China’s CIC leadership is a political hot potato
By Paul Mackintosh - 08/07/13
The appointment of Ding Xuedong, former PRC vice finance minister and vice secretary general of China’s State Council, as chairman of the China Investment Corporation (CIC) brings to a close months of rumoured jockeying around the leadership of the US$500 billion (approximately) sovereign wealth fund (SWF). As of early July, however, the CIC had still not confirmed the appointment with an official press release on its website, with its latest release (dated June 27) referring simply to the withdrawal of Wang Jianxi as executive vice president.
The reported jockeying was not so much to take the CIC top seat for some, but to stay away from it. Though not exactly a poisoned chalice, leadership of the CIC does carry with it the risk of being in the firing line for another explosion of public ire such as the one that followed its $3 billion loss-making investment in private equity major Blackstone Group at the time of the latter's IPO in 2007, under former head Lou Jiwei, now China's new finance minister. According to the South China Morning Post, Mr. Ding received the assignment because of solid political ties and experience in (mostly agricultural) finance, although the same report cited concerns over his investment experience in the broader international sphere.
Exactly what this portends for the CIC remains to be seen, but the recent visit of the organisation's caretaker President Gao Xiqing to Pakistan to meet with Prime Minister Nawaz Sharif over the possibility of billions of dollars of investment into the still-struggling subcontinental nation smacks of politically-motivated commitments rather than value-oriented investing. Recall that CIC, as well as a leading limited partner (LP), is a major direct investor, which showcased in its latest (2011) direct report its own investments from Canada to Vietnam that put it in the same market with many other general partners (GPs), SWFs and pension funds. Its long-term investments, including private equity, constitute 11% of its total portfolio, but its direct investments have far greater mindshare in official and public opinion worldwide.

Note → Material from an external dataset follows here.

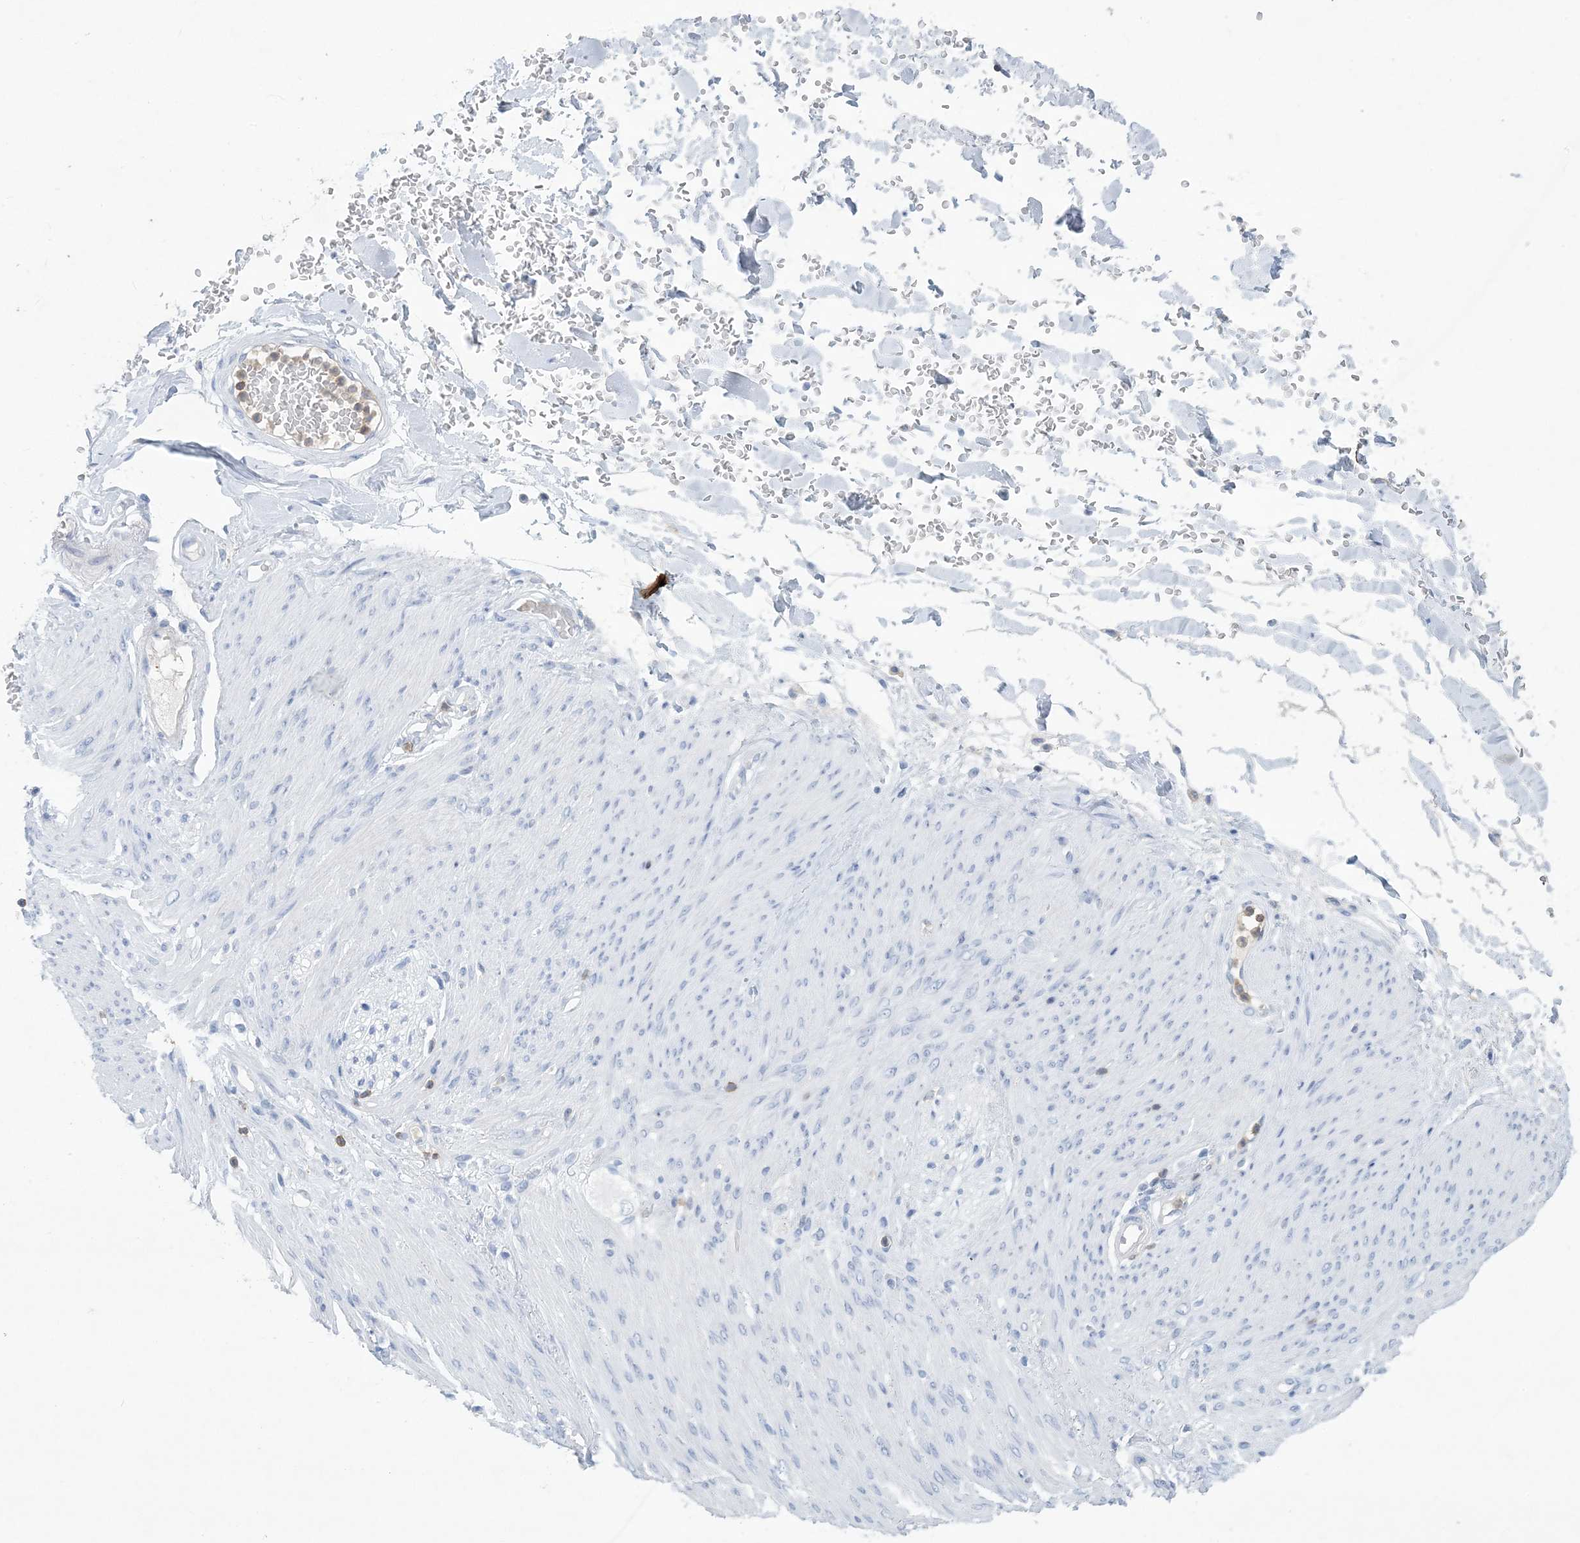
{"staining": {"intensity": "negative", "quantity": "none", "location": "none"}, "tissue": "adipose tissue", "cell_type": "Adipocytes", "image_type": "normal", "snomed": [{"axis": "morphology", "description": "Normal tissue, NOS"}, {"axis": "topography", "description": "Colon"}, {"axis": "topography", "description": "Peripheral nerve tissue"}], "caption": "This is a micrograph of immunohistochemistry staining of unremarkable adipose tissue, which shows no staining in adipocytes. (DAB (3,3'-diaminobenzidine) immunohistochemistry with hematoxylin counter stain).", "gene": "PSD4", "patient": {"sex": "female", "age": 61}}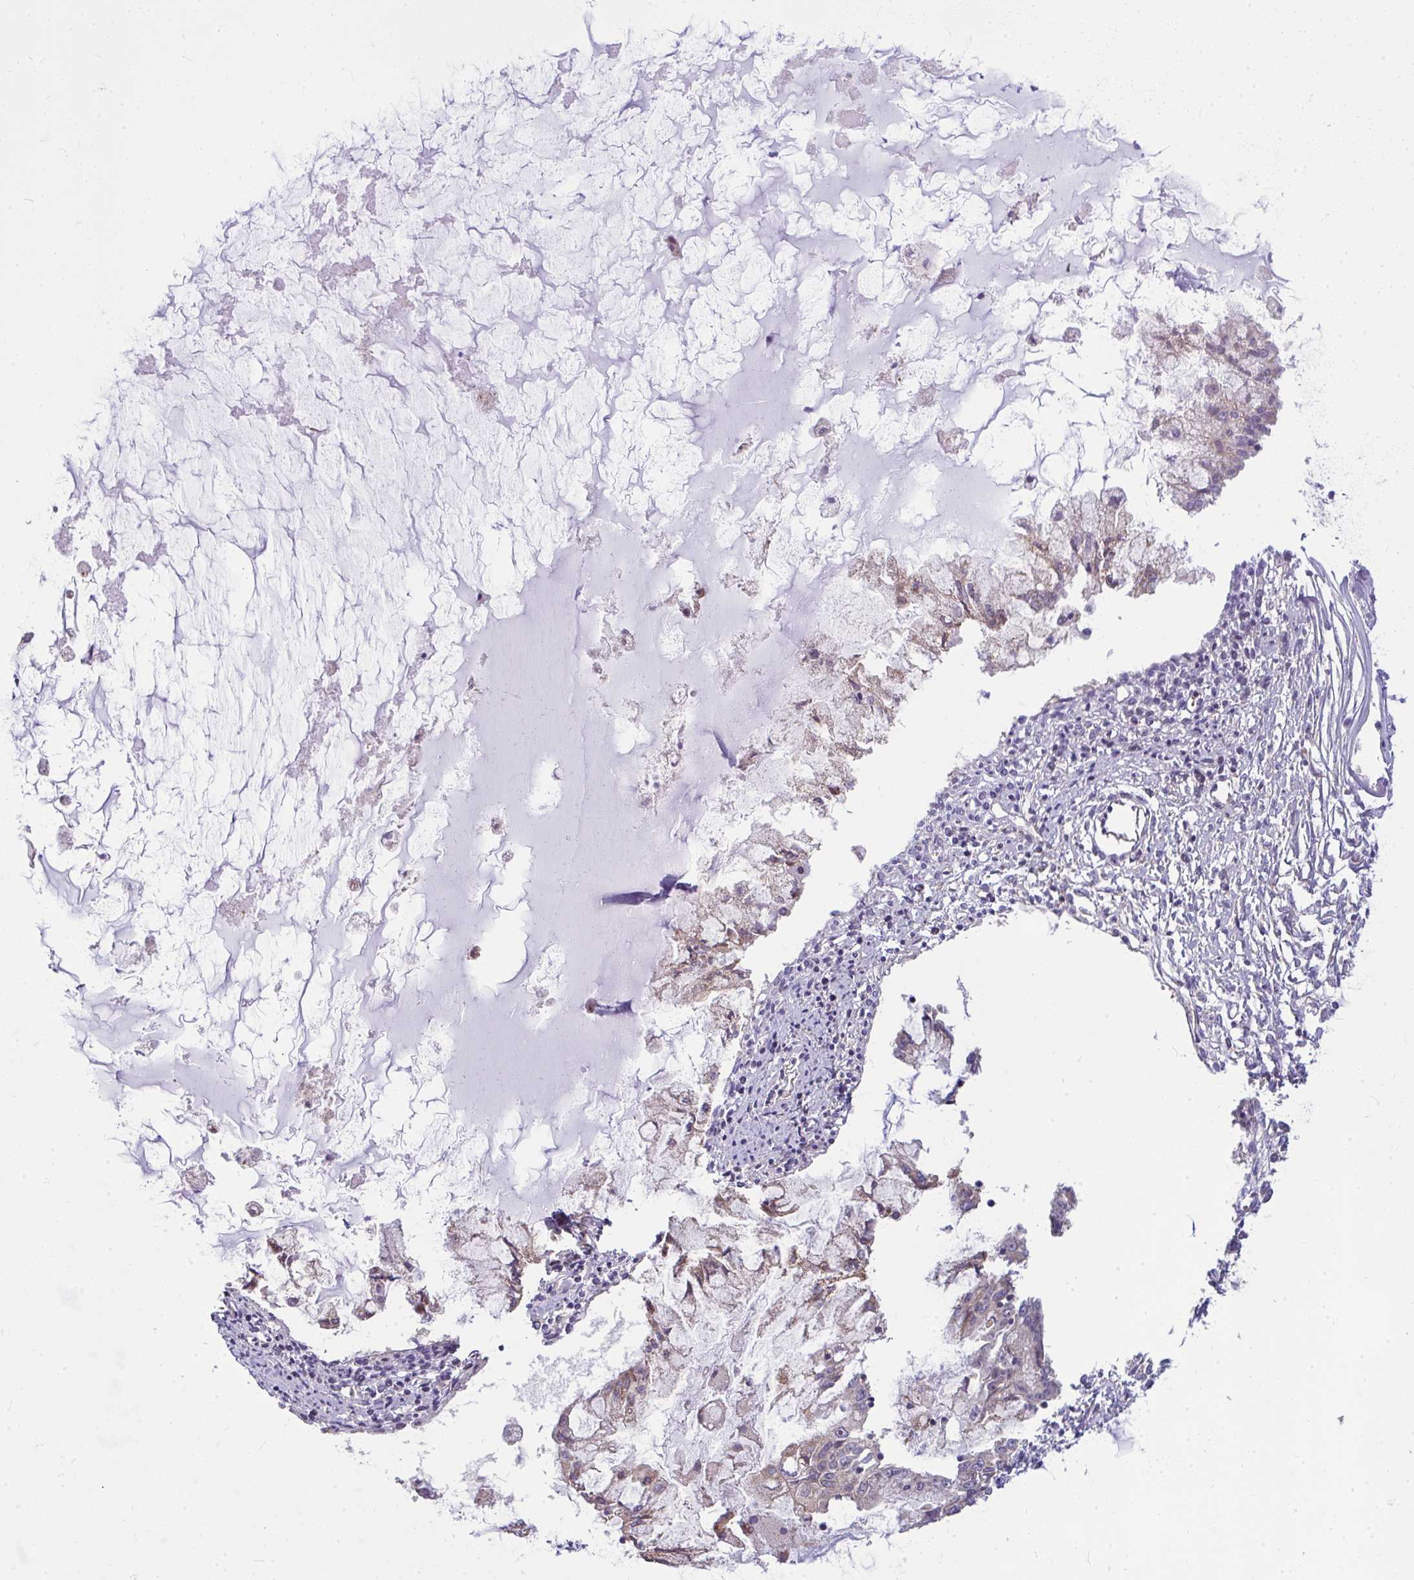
{"staining": {"intensity": "moderate", "quantity": "25%-75%", "location": "cytoplasmic/membranous"}, "tissue": "ovarian cancer", "cell_type": "Tumor cells", "image_type": "cancer", "snomed": [{"axis": "morphology", "description": "Cystadenocarcinoma, mucinous, NOS"}, {"axis": "topography", "description": "Ovary"}], "caption": "Tumor cells show moderate cytoplasmic/membranous staining in about 25%-75% of cells in mucinous cystadenocarcinoma (ovarian).", "gene": "CEP63", "patient": {"sex": "female", "age": 34}}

Mr. Ding may be a safe pair of hands in Chinese political circles, but whether that safety translates into prudent and effective management of the CIC's vast pool of assets remains to be seen. He is at least young, at 53 the youngest ever occupant of his current State Council post, which might hopefully give him the flexibility to adapt to his new post and learn new ways. But there are still lingering and fairly justified concerns that his appointment betrays the same kind of sub-optimal preferences on political grounds that other commentators are wary of in the funds’ investments. The whole process also conspicuously lacked transparency, despite the CIC's efforts to buttress its international image as a global standards-compliant institution. And Mr. Ding certainly has ground to make up: the CIC's 2011 annual report revealed a 4.3% loss in its international investments.